Switching protein sequences with corresponding DNA sequences from separate files.

PROTEIN files:
There are 143 of these .fa files where each file represents an ortho-group. Each file contains several names (headers) and protein sequences in the following format:
>header name
protein sequence

DNA files:
There are 21 .fa files where each file represents a plant species. Format is same as protein files, except these have DNA sequences (not protein).

GOAL:

Want to keep the structure of the protein files (keep the same 143 files where each file has the same order of headers), EXCEPT we want to replace the protein sequences with the corresponding DNA sequences. From the 143 protein files, there are a total of 6,161 sequences (some files have many more sequences than others). From the 21 DNA files, there are a total of 608,991 sequences. Hence, it's not an easy 1-to-1 matching process. To get the 6,161 sequence conversions, you can first look for matching headers between the protein and DNA sequence headers. This works for 3,946 of them. That leaves 2,215 names/headers where we have to use regular expressions to find the coresponding, matching names.

HOW IT WORKS:

1.) Bash scripts to get all header names.
Each script goes to the directory (used current directory ./ and /full/path/to/files/ fur fun so you can see how it behaves).
For each file in the directory, I use grep to get both the file name with directory, -H, and the file line number, -n, along with the full header name (lines starting with >: "^>". This all gets appended to the outputfile.
Example grep line: grep -H -n "^>" $file >> new_prot_names.txt

SCRIPT: get_prot_names.sh
OUTPUT: prot_names.txt

SCRIPT: get_dna_names.sh
OUTPUT: dna_names.txt

2.) python script to find headers with direct matches, and then use regular expressions to find the more obscure name matches.

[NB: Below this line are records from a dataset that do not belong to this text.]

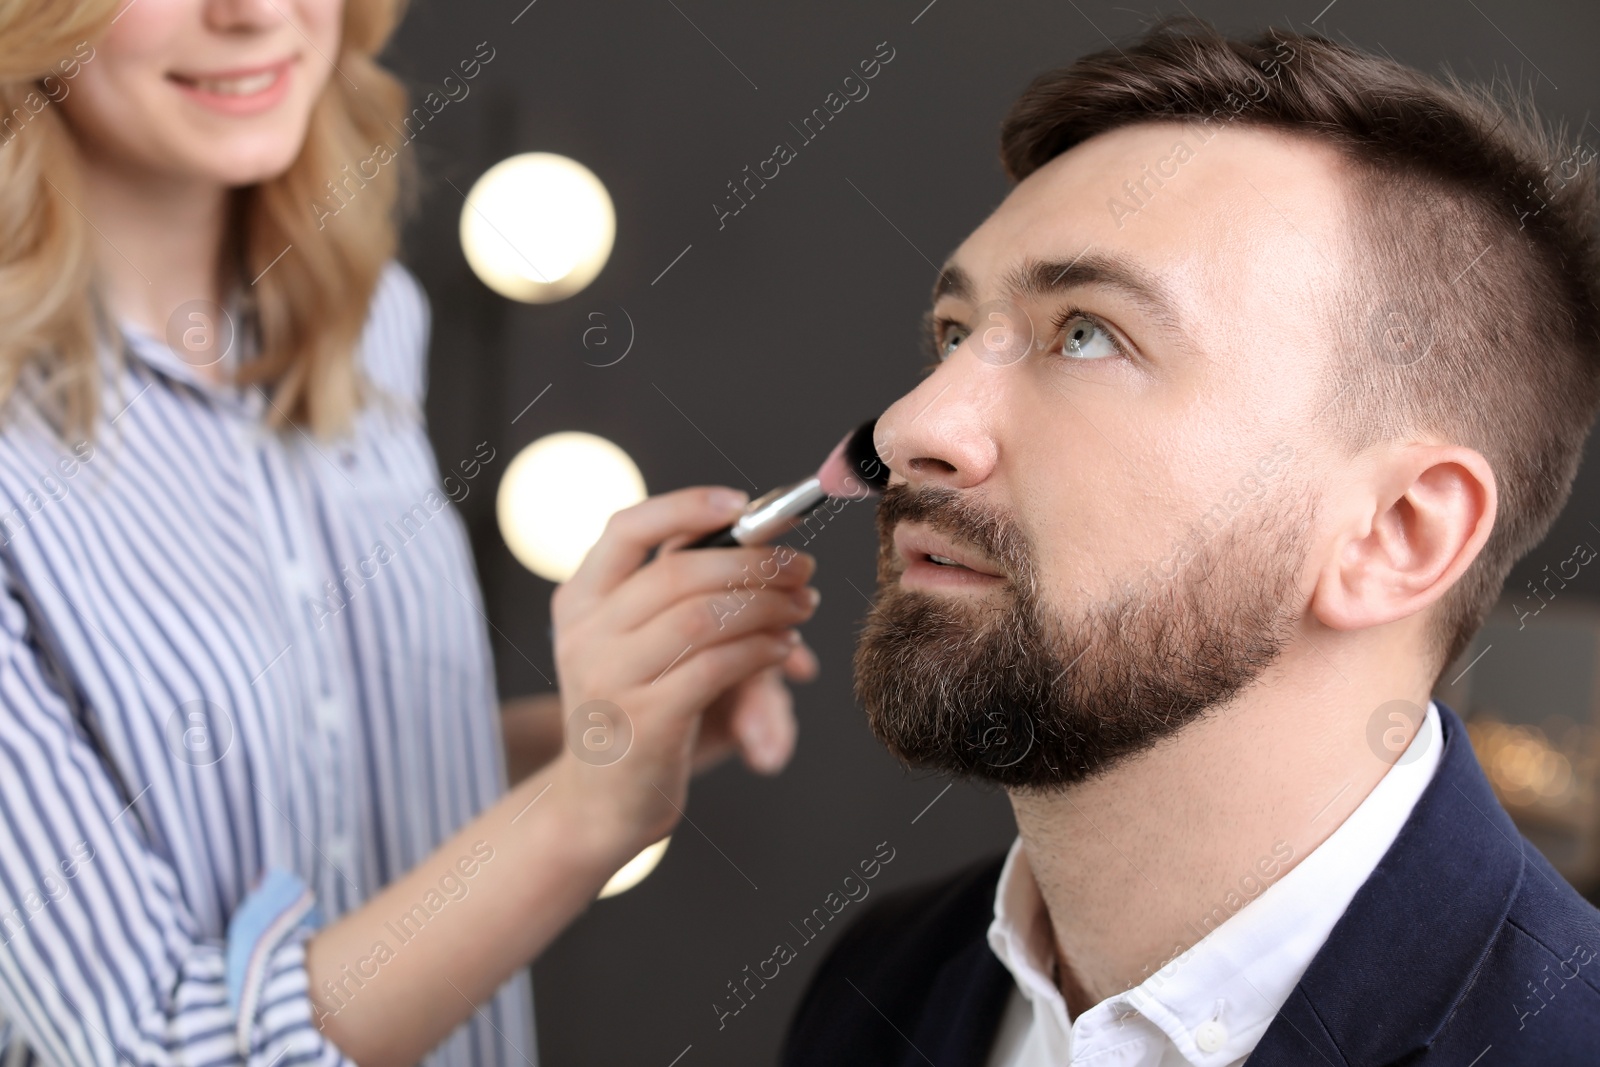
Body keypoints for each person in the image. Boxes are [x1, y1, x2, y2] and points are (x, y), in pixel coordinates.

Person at [0, 2, 820, 1066]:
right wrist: (580, 815)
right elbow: (160, 1047)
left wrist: (613, 717)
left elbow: (316, 772)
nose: (252, 13)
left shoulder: (368, 320)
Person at [782, 20, 1600, 1067]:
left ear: (1394, 534)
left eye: (1086, 332)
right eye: (953, 333)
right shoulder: (886, 982)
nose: (906, 427)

  • Read the bash .txt output files into a pandas dataframes (df). This then requires a little "cleaning" to get the 2 resulting .csv files each with 3 columns:
    file basename
    line number
    header name
  • merge the 2 .csv files. Use the pd.merge command with how='outer' and create an output indicator column named "how". You can see the exact name matches where the resulting df "how" column has values of "both". Set that fraction of the df aside (3,946 rows). Focus on the subset where there were no direct matches for the prot header names (2,215 rows) - call this prot_df, and the corresponding unmatched dna subset the dna_df.
  • create a function to apply to the prot_df (and the dna_df) whereby we create a new column, "Name" which contains a subset of the header that is found in BOTH the prot_df and the dna_df. Creating this function will take a little but of detective work.
  • after applying the function, merge the prot_df and the dna_df using pd.merge: name_merge2 = pd.merge(prot1, dna11, on='Name', how='outer', indicator='how')
    You'll see that all 2,215 remaining headers all matched ('how' column with value "both") - and matched only a single time (i.e. no bad regeular expressions where we had multiple hits).
  • now, merge this with the df where we had identical name matches.
  • output is a df with 6,161 rows and 6 columns (prot file name, prot file line number, prot header, dna file name, dna file number, and common name)

3.) use output "final_dna_line_head_num.csv" to write new files to a new directory. The df has all the file names and line numbers so we know where to get the correct dna sequence to srite to the file with the correct header from the protein file. We use the linenumber and the python library: linecache to grab the dna sequence. This just gets the desired line without having to open the entire, large, dna sequence files.